- _Document excerpt_:
• • • • •
Yeah, the media has been behaving this way for most of Obama’s presidency. This is deeply problematic for a number of reasons. First, it often causes the media to portray a few wayward Democrats as the deciding factor in a piece of legislation going down, even though those Democrats weren’t needed for a majority “aye” vote. Second, by making filibusters so routine they’re not even identified and instead are normalized, the media removes any responsibility for the obstructing actors to explain what was supposed to be an exceptional act. In both cases the media is failing to properly inform the voting public who truly blocked a piece of legislation, information which is required for the electorate to reward or punish their representatives in the voting booth.
• • • • •
- _Given material_:
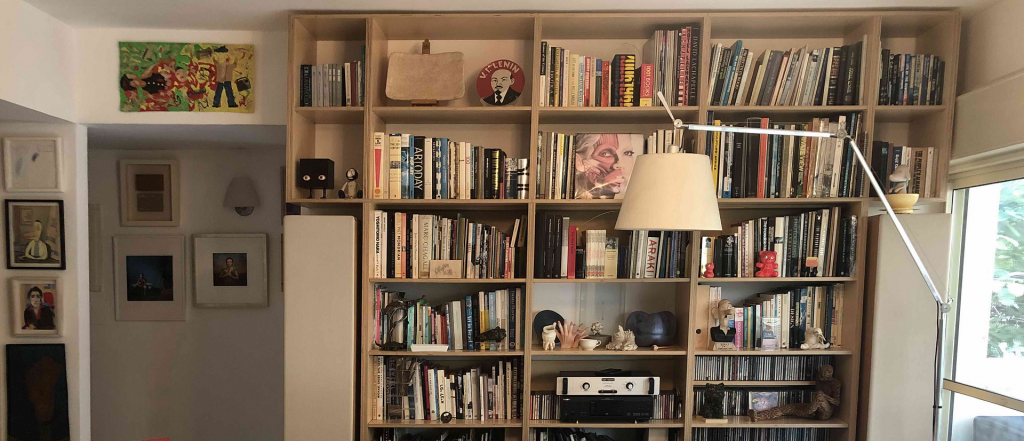
Locate an element on the screen. The height and width of the screenshot is (441, 1024). top window panel is located at coordinates [1001, 288].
• • • • •
- _Exercise requirements_:
[1] Repeat everything in the passage about media coverage of filibusters from "Yeah, the media" down to "the voting booth.".
[2] Carry the passage about media coverage of filibusters forward with its next part, starting after its final sentence.

- _Answer set_:
[1]
Yeah, the media has been behaving this way for most of Obama’s presidency. This is deeply problematic for a number of reasons. First, it often causes the media to portray a few wayward Democrats as the deciding factor in a piece of legislation going down, even though those Democrats weren’t needed for a majority “aye” vote. Second, by making filibusters so routine they’re not even identified and instead are normalized, the media removes any responsibility for the obstructing actors to explain what was supposed to be an exceptional act. In both cases the media is failing to properly inform the voting public who truly blocked a piece of legislation, information which is required for the electorate to reward or punish their representatives in the voting booth.

[2]
James Fallows at the Atlantic has been banging this drum for years, and he hit upon the theme again a few days ago:
http://www.theatlantic.com/politics/archive/2013/03/george-orwell-on-the-filibuster/274037/
@Rafer Janders: No. The state of Alaska is represented by two United States Senators. The State of New York is represented by two United States Senators. That’s why we have a bicameral legislature. The Senate represents the interests of the individual states and the House represents the interests of the people. Why not just abolish the Senate if we are going to base everything on majority rule?
@Septimius:
See, what confuses me is that you seem quite concerned about the fate of 710,000 people if they comprise one state, but not at all concerned about the fate of 710,000 people if they are part of some larger group of people within a state.
Good idea. I’m all for it. The Senate is an anachronism, our own House of Lords, and it’s past time to get rid of it and move to democratic majority rule.
@Septimius:
Unicameralism isn’t a necessary consequence of proportional representation. You could still have 2 legislative bodies, but both be based on proportional representation. This is actually what Madison, Hamilton, and Jay supported.
Unlike the house, the Senate would still have longer terms, would still be a smaller legislative body than the house, and it would still have its distinct constitutional functions (consent of appointments, consent to treaties, try impeachments, etc.). As such, it would retain its “deliberative” character as intended, but it would simply be more democratic in its representation.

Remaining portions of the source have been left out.